A pochi giorni dall’atteso viaggio in Svezia per commemorare i 500 anni della riforma luterana, il Papa ha concesso un’intervista esclusiva alla Civiltà Cattolica, dove – pur affrontando varie tematiche – pone l’accento sulla necessità di continuare sulla strada del dialogo ecumenico. Il primo punto (che è anche quello più scontato), è il rapporto con Martin Lutero.
I MERITI DI LUTERO
Ulf Jonsson chiede al Pontefice cosa la Chiesa cattolica potrebbe imparare dalla tradizione luterana. “Riforma e Scrittura”, risponde Francesco: “All’inizio quello di Lutero era un gesto di riforma in un momento difficile per la chiesa. Lutero voleva porre un rimedio a una situazione complessa. Poi questo gesto è diventato uno ‘stato’ di separazione, e non un ‘processo’ di riforma di tutta la chiesa, che invece è fondamentale, perché la chiesa è semper reformanda”. Lutero, ha aggiunto il Papa, “ha fatto un grande passo per mettere la Parola di Dio nelle mani del popolo. Riforma e Scrittura sono le due cose fondamentali che possiamo approfondire guardando alla tradizione luterana”.

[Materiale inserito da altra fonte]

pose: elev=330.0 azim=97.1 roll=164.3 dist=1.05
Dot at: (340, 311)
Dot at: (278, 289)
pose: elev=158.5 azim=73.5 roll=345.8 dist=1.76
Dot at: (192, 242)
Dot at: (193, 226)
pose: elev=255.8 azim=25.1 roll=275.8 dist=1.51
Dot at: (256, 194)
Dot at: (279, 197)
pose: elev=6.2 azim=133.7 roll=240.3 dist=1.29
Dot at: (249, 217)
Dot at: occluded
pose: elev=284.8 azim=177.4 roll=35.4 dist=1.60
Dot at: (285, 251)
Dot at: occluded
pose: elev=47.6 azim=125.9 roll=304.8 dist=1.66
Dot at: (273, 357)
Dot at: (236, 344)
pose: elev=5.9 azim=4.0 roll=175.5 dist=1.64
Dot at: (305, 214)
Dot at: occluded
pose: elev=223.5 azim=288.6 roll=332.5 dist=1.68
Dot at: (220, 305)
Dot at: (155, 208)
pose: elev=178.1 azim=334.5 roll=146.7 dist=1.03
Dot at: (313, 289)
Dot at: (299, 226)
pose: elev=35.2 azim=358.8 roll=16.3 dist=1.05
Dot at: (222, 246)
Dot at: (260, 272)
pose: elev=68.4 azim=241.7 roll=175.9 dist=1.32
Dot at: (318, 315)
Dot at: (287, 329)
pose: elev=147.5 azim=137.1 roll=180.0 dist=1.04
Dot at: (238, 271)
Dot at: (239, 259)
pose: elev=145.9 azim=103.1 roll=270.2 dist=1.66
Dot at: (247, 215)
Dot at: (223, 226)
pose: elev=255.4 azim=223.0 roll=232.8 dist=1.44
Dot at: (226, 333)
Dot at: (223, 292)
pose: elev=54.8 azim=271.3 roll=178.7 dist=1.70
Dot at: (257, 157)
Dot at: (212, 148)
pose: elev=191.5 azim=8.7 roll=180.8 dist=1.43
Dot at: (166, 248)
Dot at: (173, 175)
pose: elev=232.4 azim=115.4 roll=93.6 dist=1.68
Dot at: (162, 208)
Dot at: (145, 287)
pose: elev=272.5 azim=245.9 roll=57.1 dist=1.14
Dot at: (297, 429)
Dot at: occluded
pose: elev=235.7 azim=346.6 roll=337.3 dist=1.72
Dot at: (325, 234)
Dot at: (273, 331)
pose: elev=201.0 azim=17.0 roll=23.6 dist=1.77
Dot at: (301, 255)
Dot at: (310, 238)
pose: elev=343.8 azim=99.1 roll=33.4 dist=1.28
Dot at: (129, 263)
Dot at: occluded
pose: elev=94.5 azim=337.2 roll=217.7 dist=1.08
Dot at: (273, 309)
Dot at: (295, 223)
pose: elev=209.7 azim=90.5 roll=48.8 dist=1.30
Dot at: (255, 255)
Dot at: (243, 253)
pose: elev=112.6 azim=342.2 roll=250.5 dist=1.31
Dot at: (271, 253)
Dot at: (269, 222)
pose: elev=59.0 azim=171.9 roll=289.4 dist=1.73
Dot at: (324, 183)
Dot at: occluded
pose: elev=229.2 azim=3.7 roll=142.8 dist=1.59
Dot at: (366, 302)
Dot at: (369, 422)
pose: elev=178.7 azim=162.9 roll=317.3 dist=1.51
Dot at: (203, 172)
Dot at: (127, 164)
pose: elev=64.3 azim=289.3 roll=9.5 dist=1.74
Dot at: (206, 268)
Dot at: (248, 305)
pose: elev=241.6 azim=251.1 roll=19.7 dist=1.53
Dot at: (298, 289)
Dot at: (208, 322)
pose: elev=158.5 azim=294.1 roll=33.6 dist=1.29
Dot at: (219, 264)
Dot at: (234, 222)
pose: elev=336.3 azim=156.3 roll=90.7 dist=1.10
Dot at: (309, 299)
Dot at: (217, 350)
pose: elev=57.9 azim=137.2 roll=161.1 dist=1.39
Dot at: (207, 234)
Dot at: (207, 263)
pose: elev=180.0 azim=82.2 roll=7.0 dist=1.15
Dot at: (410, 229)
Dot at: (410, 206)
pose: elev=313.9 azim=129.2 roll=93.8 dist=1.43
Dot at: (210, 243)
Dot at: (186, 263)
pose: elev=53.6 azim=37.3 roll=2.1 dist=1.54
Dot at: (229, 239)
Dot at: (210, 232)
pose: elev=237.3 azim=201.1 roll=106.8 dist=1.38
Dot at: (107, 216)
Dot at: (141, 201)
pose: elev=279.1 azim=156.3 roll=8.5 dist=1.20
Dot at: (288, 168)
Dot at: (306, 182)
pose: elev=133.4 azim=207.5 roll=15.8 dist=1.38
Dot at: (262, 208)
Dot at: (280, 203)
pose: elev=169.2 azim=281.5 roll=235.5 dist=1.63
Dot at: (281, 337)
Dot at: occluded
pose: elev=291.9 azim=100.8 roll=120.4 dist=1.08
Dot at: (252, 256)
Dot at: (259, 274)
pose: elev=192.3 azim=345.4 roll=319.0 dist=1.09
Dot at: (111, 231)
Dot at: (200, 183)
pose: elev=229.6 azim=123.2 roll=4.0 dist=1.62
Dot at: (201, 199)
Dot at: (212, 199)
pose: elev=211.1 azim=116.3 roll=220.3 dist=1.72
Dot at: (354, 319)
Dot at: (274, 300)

IL RUOLO DEI CATTOLICI IN SVEZIA
Il secondo aspetto interessante dell’intervista è relativo alla risposta data da Francesco alla domanda su quale sia il ruolo dei cattolici in una cultura come quella svedese. “Vedo una sana convivenza, dove ognuno può vivere la propria fede ed esprimere la propria testimonianza vivendo uno spirito aperto ed ecumenico. Non si può essere cattolici e settari”, ha detto il Papa: “Cattolico e settario sono due parole in contraddizione”. Ed è per questo, ha aggiunto, che “all’inizio non prevedevo di celebrare una messa per i cattolici in questo viaggio: volevo insistere su una testimonianza ecumenica. Poi ho riflettuto bene sul mio ruolo di pastore di un gregge cattolico che arriverà anche da altri paesi vicini. Allora, rispondendo alla fervida richiesta della comunità cattolica, ho deciso di celebrare una messa, allungando il viaggio di un giorno. Infatti – ha precisato il Papa – volevo che la messa fosse celebrata non nello stesso giorno e non nello stesso luogo dell’incontro ecumenico per evitare di confondere i piani”.
IL SIGNIFICATO DELL’ECUMENISMO
Cosa intenda per “confondere i piani”, Bergoglio lo spiega poco dopo: “L’incontro ecumenico va preservato nel suo significato profondo secondo uno spirito di unità, che è il mio. Questo ha creato problemi organizzativi, lo so”.
LA STRAGE DI NIZZA E L’IMPORTANZA DEL DIALOGO INTERRELIGIOSO
Altro punto di rilievo è quello dedicato all’importanza del dialogo interreligioso. Il Papa rievoca la giornata trascorsa ad Assisi, qualche settimana fa. Spiega che “c’erano tutte le religioni che hanno contatto con Sant’Egidio. Ho incontrato coloro che Sant’Egidio ha contattato: non ho scelto io chi incontrare”. A ogni modo, “l’incontro è stato molto rispettoso e senza sincretismo. Tutti insieme abbiamo parlato della pace e abbiamo chiesto la pace”. E questo perché “non si può fare la guerra in nome della religione, di Dio: è una bestemmia, è satanico”. Francesco, quindi, ha rievocato la strage di Nizza dello scorso 14 luglio: “Quel pazzo che ha commesso quella strage lo ha fatto credendo di farlo in nome di Dio. Pover’uomo, era uno squilibrato!”.
IL TERRORISMO DELLE CHIACCHIERE
E oltre al terrorismo fatto con le armi, ve n’è un altro sul quale più volte il Papa ha parlato. “C’è un terrorismo interno e sotterraneo che è un vizio difficile da estirpare. Descrivo il vizio delle mormorazioni e delle chiacchiere come una forma di terrorismo. E’ una forma di violenza profonda che tutti abbiamo a disposizione nell’anima e che richiede una conversione profonda. Il problema di questo terrorismo – ha aggiunto – è che tutti possiamo metterlo in atto”. Come? “Ogni persona è capace di diventare terrorista anche semplicemente usando la lingua. Non parlo delle liti che si fanno apertamente, come le guerre. Parlo di un terrorismo subdolo, nascosto, che si fa buttando le parole come ‘bombe’, e che fa molto male”. “La lingua – ha chiosato – si può riempire di veleno mortale”.